For a government always accused of being out of touch, this is the way out, a way to tell a story about not just the country but this government that you can then run a lot of accomplishments through. Instead of playing defensive comms, start to tell a different and better story about what you’ve done and why you did it, instead of always looking like you’re on the back foot.
Politics is storytelling, because everything – from where I put the anecdote about wanting to write that novel to when you have a gay character come out in a novel to doing Comms for Prime Ministers and Presidents – is storytelling. It’s all about telling a story in such a way to accomplish what you want. Right now the Liberals are seen as a rudderless government because the expectations are being judged by the Tories’ playbook. Defining success doesn’t always mean meeting the standard, it sometimes means changing the standard.
The Liberals need to tell a story about this government and set the standards by which it will view itself as a success. If this government is going to insist on Federal strings for health transfer increases, then use the opportunity to tell Canadians that it’s not just an investment in lower wait times and newer equipment, but it’s also the sort of investment that Conservative governments don’t make.

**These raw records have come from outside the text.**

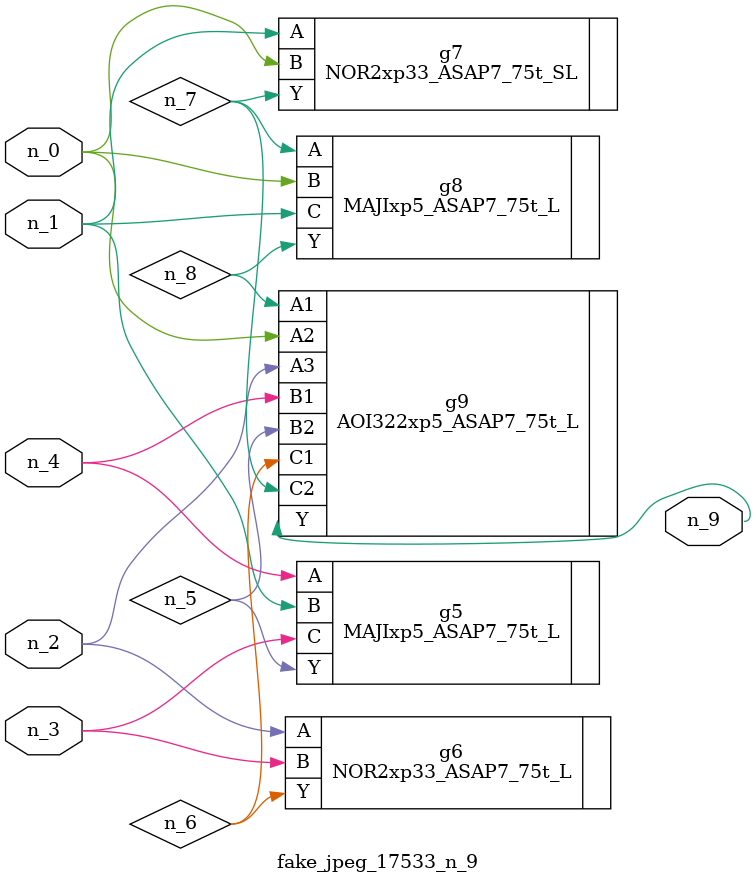
<source format=v>
module fake_jpeg_17533_n_9 (n_3, n_2, n_1, n_0, n_4, n_9);

input n_3;
input n_2;
input n_1;
input n_0;
input n_4;

output n_9;

wire n_8;
wire n_6;
wire n_5;
wire n_7;

MAJIxp5_ASAP7_75t_L g5 ( 
.A(n_4),
.B(n_1),
.C(n_3),
.Y(n_5)
);

NOR2xp33_ASAP7_75t_L g6 ( 
.A(n_2),
.B(n_3),
.Y(n_6)
);

NOR2xp33_ASAP7_75t_SL g7 ( 
.A(n_1),
.B(n_0),
.Y(n_7)
);

MAJIxp5_ASAP7_75t_L g8 ( 
.A(n_7),
.B(n_0),
.C(n_1),
.Y(n_8)
);

AOI322xp5_ASAP7_75t_L g9 ( 
.A1(n_8),
.A2(n_0),
.A3(n_2),
.B1(n_4),
.B2(n_5),
.C1(n_6),
.C2(n_7),
.Y(n_9)
);


endmodule
</source>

If you’re going to be lambasted for spending too much money (and I think the ship has sailed on a reputation for fiscal prudence, whatever the actual merits of the government’s post-COVID fiscal tightening), then start telling a story about the Tories that turns what I’m sure they’ll called sensible fiscal policy into being pennywise and pound foolish. The Conservatives try and say that Trudeau is divisive and everything is broken? Try and have a few more photo ops with Doug Ford about new hospitals or battery plants or whatever else or child care centres able to charge hundreds a month less.
The Liberals’ biggest political concern right now isn’t the economy or inflation, it’s their crap storytelling. They’re bad at comms, they’re bad at messaging, and they don’t have a coherent, national story to tell to the voters. They look adrift because their messaging is political whack-a-mole. A coherent comms agenda would allow the party and the government to look proactive and not responsive, look decisive and not aloof, and it would stop the media giving Poilievre and the CPC so many free chances to say the word freedom and have that lead the agenda.
Far from being in a terminal state, this Liberal government has a chance to truly confound the pundits and do something truly incredible – especially given Jagmeet’s uselessness at the head of the NDP and the fact that his bullshit is pissing off a lot of current and potential Dippers – if they take it. The Liberals need to start telling a better story to the public, or they’ll put their agenda and their legacy at risk. If they can do it, there’s nobody that can stop them.
You are saying what most of us are thinking- Liberal thinkers, that is. The media refuse to tell any of the good news for Canadians. Would paid ads work or how should the stories be told?
Absolutely Evan! You nailed it again! For those asking how do you tell these stories? You create a story out of the successes being created. You don't do a one hour stop over and call it a day. You keep telling the stories. Good news has a short life span. Bad news has a long life. That is why PP's messages have weight. You use all the tools to keep hammering it home, over and over and over again. Until we all start believing it!